*Texto:*
—————

Primus in orbe deos fecit timor: “Fue el miedo lo primero que puso dioses en la Tierra”.
Extraña frase para comenzar un escrito sobre un libro que habla de iconografía “casual” del corazón (Metáforas y metamorfosis del corazón, Pinacoteca Editores, México, 2011), y más para hablar de un reconocido cardiólogo, el doctor Jorge Oseguera, famoso y renombrado médico entregado al compromiso de atender a terceros, pero por algo tenemos que empezar y no en balde haremos referencia a la historia y al desarrollo científico de algunos siglos atrás.
Nos trasladaremos a la invasión de Constantinopla por los turcos en 1453. Esta fecha —y adelanto que no intento formular un juego epistolar con quien no esté de acuerdo con el enunciado— bien puede ser tomada como el inicio del Renacimiento. Razones las hay a favor y seguramente también en contra, pero se puede decir que comienza en forma “oficial” el intercambio cultural, científico, comercial, intelectual, técnico, militar, etcétera, entre Medio Oriente y Occidente. Periodo maravilloso ya que el intercambio de conocimientos a través de medios escritos (libros, documentos) de herramientas, de cultura en todas sus expresiones, generó en aportaciones un gran paso para la humanidad, sin importar credos, nacionalidades, ideologías ni fronteras. El hombre que cientos de años atrás había incursionado por diferentes regiones del planeta, encontraba una mayor disposición de canales de comunicación para compartir sus conocimientos, experiencias y relatos.

—————

*Datos para analizar:*
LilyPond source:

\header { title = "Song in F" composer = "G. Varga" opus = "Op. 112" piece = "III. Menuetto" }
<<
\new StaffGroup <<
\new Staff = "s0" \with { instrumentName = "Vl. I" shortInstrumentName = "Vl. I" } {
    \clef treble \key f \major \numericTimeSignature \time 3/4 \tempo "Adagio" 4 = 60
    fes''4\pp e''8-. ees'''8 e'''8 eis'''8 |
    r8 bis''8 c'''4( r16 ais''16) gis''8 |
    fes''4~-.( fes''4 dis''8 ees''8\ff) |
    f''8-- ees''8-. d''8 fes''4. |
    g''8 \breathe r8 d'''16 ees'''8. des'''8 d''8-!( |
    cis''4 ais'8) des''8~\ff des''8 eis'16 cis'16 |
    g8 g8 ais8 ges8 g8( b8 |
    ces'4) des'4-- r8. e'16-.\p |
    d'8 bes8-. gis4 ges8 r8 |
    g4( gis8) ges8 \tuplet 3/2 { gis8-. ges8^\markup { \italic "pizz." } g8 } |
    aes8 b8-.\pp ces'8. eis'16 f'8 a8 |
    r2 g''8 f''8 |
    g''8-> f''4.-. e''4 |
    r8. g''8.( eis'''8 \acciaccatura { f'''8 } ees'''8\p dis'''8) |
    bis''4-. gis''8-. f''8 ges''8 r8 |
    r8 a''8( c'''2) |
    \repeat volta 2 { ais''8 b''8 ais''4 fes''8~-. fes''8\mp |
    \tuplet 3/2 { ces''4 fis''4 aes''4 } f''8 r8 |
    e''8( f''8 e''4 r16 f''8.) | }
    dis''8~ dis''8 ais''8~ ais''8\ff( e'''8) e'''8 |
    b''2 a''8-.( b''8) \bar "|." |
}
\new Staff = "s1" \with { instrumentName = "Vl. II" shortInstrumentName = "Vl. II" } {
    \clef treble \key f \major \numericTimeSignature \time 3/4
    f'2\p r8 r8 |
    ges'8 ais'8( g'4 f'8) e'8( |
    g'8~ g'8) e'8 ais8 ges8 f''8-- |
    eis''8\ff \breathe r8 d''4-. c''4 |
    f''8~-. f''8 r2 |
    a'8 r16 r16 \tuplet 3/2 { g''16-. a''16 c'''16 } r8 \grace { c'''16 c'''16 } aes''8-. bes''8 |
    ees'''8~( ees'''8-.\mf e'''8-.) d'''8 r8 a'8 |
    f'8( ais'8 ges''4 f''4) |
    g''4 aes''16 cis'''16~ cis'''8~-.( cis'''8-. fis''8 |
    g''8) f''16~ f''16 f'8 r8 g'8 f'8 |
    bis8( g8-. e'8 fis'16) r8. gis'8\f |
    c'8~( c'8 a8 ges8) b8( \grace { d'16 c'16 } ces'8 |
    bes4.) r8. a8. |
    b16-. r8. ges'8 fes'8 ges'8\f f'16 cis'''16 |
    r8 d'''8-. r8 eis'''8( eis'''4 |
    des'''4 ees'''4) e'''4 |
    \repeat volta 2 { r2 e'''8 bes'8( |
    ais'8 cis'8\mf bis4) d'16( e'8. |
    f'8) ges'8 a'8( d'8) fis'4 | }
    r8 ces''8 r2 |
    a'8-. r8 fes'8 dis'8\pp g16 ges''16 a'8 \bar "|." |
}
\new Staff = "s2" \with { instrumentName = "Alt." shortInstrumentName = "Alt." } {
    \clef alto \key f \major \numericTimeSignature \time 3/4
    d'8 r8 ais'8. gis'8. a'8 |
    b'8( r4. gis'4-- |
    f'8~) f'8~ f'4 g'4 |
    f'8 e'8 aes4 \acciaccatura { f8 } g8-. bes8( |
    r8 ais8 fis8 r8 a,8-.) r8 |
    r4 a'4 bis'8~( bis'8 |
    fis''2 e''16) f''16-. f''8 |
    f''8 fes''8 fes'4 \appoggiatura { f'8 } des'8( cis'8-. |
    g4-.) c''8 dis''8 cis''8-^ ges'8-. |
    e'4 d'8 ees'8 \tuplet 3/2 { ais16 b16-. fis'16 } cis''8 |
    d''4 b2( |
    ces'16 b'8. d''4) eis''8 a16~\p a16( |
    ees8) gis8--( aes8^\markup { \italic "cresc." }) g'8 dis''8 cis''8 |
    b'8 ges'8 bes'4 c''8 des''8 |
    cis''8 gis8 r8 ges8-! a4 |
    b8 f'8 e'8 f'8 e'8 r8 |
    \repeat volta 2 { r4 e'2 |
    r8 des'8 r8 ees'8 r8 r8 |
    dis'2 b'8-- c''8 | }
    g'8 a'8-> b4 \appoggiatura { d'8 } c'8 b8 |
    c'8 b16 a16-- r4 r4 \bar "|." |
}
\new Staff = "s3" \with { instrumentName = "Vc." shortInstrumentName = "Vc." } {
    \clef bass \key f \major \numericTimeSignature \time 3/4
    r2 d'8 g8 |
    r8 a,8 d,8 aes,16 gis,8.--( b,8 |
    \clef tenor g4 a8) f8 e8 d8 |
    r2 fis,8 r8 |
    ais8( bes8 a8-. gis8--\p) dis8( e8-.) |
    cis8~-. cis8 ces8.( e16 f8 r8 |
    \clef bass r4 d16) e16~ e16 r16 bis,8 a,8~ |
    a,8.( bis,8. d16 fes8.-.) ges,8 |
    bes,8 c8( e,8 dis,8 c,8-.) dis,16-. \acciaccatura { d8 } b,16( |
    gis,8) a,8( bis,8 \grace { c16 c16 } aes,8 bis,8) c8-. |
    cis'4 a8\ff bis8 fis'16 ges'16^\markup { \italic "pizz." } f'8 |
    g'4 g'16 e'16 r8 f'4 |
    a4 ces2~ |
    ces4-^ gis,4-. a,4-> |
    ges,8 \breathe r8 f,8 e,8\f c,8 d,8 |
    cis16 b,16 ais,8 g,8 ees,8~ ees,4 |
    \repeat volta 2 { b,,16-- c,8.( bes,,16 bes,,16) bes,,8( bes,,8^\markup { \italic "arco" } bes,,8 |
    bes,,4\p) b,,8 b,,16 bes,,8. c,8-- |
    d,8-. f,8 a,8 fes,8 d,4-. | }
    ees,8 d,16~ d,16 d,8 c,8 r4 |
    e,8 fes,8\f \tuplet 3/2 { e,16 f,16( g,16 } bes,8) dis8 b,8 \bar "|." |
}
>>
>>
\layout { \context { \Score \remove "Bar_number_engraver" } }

—————

*Instrucciones:*
a) Indique si cada afirmación concuerda con el texto sobre Metáforas y metamorfosis del corazón y responda sí o no, citando literalmente las palabras del texto que lo deciden: (i) el libro fue publicado por Pinacoteca Editores en México en 2011; (ii) la invasión de Constantinopla por los turcos se sitúa en 1543; (iii) el intercambio de conocimientos dependió de credos y fronteras.
b) Continúe el texto sobre Metáforas y metamorfosis del corazón a partir de su última oración.

*Respuestas:*
a)
(i) Sí: "(Metáforas y metamorfosis del corazón, Pinacoteca Editores, México, 2011)".
(ii) No: "la invasión de Constantinopla por los turcos en 1453".
(iii) No: "sin importar credos, nacionalidades, ideologías ni fronteras".

b)
Gerardo de Cremona tradujo, en el siglo XII, el maravilloso libro de Claudio Ptolomeo, Almagesto (“El más grande”), escrito en el siglo II. Una recopilación de quinientos años de observación astronómica realizada en Medio Oriente por los árabes (permítaseme el genérico).
Los acontecimientos y descubrimientos comienzan a emanar de las aportaciones llegadas de ultramar y, a su vez, de los conocimientos acumulados por otras y “exóticas” culturas.
Nicolás Copérnico (1473-1543), quien estudió medicina en Bolonia y Padua, realizó los primeros estudios y experimentos para obtener el telescopio, herramienta con la que pudo conocer a detalle ciertos movimientos astrales que le dieron el material necesario para publicar, aunque de forma póstuma, De Revolutionibus Orbium Coelestium en 1543, lo que sentó las bases para los estudios de la bóveda celestial ayudado por cristales tallados y colocados de tal forma que permiten el acercamiento de cuerpos alejados al ojo observador.
En 1514, Andreas Vesalius estudió la obra de Galeno, médico griego que vivió en el año 130 a.C. en Pérgamo quien, a su vez, realizó estudios de anatomía, también basados en estudios árabes y orientales. Estos dieron, en cierta forma, pie a los realizados por William Harvey, quien se interesó en el cómo y el porqué de la sangre, su origen y funcionamiento. Estos estudios lo llevaron a publicar el libro Exercitatio Anatomica de Motu Cordis et Sanguinis in Animalibus, que fue el primero en Occidente en desarrollar una teoría, con un desarrollo lógico y comprobable, de la irrigación de la sangre en el cuerpo humano.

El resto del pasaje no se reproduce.